The potential fundamental advantage of security tokens of such type is that they can allow investors to focus on the prospects of particular projects instead of the whole range of activities a company may be involved in. The potential critique well expressed by prominent economist blogger Alex Tabarrock is that this seemingly goes against the idea of risk diversification that is essential in finance. However, it may be retorted that the diversification objective may be achieved even by combining several single project (product)-based tokens.

Finally, even with regard to traditional securities, tokenization may ultimately allow alleviating the fundamental inefficiencies that plague the existing system of handling them. Private securities are currently recorded on company ledgers and transfers involve the delivery of paper certificates to buyers.

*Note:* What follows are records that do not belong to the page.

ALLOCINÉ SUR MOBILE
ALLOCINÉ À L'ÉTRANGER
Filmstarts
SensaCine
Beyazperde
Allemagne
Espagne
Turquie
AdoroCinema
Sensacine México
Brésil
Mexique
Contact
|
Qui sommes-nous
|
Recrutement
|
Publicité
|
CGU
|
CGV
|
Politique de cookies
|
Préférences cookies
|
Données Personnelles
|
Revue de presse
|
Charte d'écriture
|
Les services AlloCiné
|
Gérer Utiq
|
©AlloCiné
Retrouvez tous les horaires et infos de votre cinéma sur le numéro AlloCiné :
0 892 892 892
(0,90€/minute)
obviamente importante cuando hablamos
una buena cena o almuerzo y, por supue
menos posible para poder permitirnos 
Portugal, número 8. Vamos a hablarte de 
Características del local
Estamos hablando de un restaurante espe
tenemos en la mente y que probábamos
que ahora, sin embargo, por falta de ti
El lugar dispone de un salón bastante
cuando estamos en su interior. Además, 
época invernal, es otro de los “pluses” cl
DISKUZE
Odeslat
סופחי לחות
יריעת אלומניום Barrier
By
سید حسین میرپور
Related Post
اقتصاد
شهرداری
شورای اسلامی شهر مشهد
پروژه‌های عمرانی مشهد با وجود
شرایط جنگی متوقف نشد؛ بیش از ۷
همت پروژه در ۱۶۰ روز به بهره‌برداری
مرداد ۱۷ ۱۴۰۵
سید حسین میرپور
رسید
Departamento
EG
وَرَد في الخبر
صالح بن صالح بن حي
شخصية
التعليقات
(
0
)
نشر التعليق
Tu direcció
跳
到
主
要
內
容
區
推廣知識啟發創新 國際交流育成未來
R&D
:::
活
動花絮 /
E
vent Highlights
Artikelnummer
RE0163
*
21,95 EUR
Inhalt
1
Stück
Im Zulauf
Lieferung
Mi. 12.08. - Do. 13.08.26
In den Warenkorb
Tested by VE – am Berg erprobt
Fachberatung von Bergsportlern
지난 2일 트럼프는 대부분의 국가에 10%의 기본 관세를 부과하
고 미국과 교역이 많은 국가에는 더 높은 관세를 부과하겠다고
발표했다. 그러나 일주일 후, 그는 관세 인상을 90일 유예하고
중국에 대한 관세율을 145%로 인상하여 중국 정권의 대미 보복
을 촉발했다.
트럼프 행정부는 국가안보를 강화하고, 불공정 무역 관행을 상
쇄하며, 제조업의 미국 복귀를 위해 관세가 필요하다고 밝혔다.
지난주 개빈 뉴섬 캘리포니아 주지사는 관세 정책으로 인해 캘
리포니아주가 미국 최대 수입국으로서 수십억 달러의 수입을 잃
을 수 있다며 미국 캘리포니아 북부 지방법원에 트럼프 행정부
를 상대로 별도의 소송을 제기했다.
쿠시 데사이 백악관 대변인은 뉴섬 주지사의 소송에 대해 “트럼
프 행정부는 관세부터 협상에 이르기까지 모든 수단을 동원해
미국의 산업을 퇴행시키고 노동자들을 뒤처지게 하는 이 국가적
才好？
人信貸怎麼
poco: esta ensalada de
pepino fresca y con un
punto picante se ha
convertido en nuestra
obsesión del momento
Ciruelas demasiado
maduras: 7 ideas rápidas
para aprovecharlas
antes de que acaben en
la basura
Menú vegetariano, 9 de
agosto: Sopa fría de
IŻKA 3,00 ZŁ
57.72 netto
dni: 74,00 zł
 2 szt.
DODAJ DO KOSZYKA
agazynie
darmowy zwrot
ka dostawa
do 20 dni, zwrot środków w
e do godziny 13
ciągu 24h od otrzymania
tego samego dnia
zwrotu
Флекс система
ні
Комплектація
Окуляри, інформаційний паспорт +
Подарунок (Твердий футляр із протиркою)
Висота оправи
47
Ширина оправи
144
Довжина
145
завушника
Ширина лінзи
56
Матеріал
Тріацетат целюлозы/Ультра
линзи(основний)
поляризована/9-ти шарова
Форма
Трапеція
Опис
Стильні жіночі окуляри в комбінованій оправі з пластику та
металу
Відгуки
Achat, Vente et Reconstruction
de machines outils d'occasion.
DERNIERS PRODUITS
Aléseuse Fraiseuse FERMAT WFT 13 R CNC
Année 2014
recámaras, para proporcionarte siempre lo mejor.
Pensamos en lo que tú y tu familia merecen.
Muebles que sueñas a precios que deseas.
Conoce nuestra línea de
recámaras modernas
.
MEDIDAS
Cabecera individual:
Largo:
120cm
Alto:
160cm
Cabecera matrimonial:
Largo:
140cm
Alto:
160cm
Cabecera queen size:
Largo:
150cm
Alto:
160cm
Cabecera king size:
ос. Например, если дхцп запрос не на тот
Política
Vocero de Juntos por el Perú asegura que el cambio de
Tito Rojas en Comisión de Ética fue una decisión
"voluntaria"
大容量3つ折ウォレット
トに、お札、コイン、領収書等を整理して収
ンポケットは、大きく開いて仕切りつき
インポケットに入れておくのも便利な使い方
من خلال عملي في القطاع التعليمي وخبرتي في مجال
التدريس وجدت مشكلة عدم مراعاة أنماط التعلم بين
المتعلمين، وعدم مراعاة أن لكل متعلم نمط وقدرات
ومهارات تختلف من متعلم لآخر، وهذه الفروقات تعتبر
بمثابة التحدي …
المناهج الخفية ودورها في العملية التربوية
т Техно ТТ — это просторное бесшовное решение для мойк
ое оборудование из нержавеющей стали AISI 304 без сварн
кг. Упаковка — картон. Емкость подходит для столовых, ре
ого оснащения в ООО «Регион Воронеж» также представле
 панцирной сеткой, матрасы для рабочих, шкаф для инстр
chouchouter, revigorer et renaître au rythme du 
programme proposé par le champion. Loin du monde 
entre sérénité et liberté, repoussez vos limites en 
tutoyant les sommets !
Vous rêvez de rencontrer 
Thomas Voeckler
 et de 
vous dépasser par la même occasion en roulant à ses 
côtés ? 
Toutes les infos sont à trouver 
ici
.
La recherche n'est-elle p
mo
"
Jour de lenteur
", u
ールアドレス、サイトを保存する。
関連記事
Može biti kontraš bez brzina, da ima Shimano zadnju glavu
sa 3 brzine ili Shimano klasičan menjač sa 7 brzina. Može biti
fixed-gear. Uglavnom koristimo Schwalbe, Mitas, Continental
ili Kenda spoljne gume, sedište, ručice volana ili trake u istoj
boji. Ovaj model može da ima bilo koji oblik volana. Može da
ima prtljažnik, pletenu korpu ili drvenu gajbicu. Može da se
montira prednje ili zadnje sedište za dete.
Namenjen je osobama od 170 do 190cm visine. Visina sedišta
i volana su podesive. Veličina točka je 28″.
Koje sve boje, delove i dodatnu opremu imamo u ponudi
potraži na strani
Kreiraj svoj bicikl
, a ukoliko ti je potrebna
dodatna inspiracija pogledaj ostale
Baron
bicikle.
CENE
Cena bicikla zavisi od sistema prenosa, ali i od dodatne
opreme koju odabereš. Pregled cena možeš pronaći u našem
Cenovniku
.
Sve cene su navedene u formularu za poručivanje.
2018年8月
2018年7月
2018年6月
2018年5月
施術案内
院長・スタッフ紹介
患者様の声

For the publicly-traded securities, the red tape bloat is even more spectacular, as an insightful article by Lexcuity PC’s attorneys Michael B. Saryan and Charles S. Kaufman in Crowdfundinsider makes evident:

For publicly traded securities, ownership and transfer records are comprised of a myriad of ledgers among various institutions. First, an SEC-registered transfer agent must maintain the issuer’s stock ledger. On that stock ledger, the entire public float of substantially every publicly traded security in the United States is legally owned by Cede and Company (“Cede and Co.”), a special financial institution that processes transfers of securities on behalf of Depository Trust Company.
Cede and Co. has its own ledgers, which keep track of which DTC-member firms such as clearing brokers, investment advisers, banks, trust companies, and other custodians beneficially own how many shares of a particular security. Each custodian has its own ledgers, which keep track of which investors beneficially own how many shares of a security held by that custodian. Only a few major first-level custodians are listed in Cede and Co.’s ledgers, so there may be multiple institutions and layers of ledgers showing beneficial ownership of any particular security ultimately owned by an investor.

Sarayan and Kaufman’s assessment is scathing, “The current system lacks transparency, is inefficient, and is prone to human and computer error. It involves delay – transfers are typically confirmed two days after being made. A blockchain presents a simple solution for recording ownership and transfer of securities that avoids the myriad of complexities present in the current system.”


All in all, security tokens currently seem to be in much the same position as the blockchain space as a whole, which is, in a way, ironic, given the desire of many players in the security token space to disassociate themselves from the wider crypto world. The technology clearly holds a lot of promise, especially with regard to the opportunities of creating things that are unprecedented. However, there has been a bit too much hype around it than the achievements can justify, and a slew of obstacles of various kinds still need to be overcome.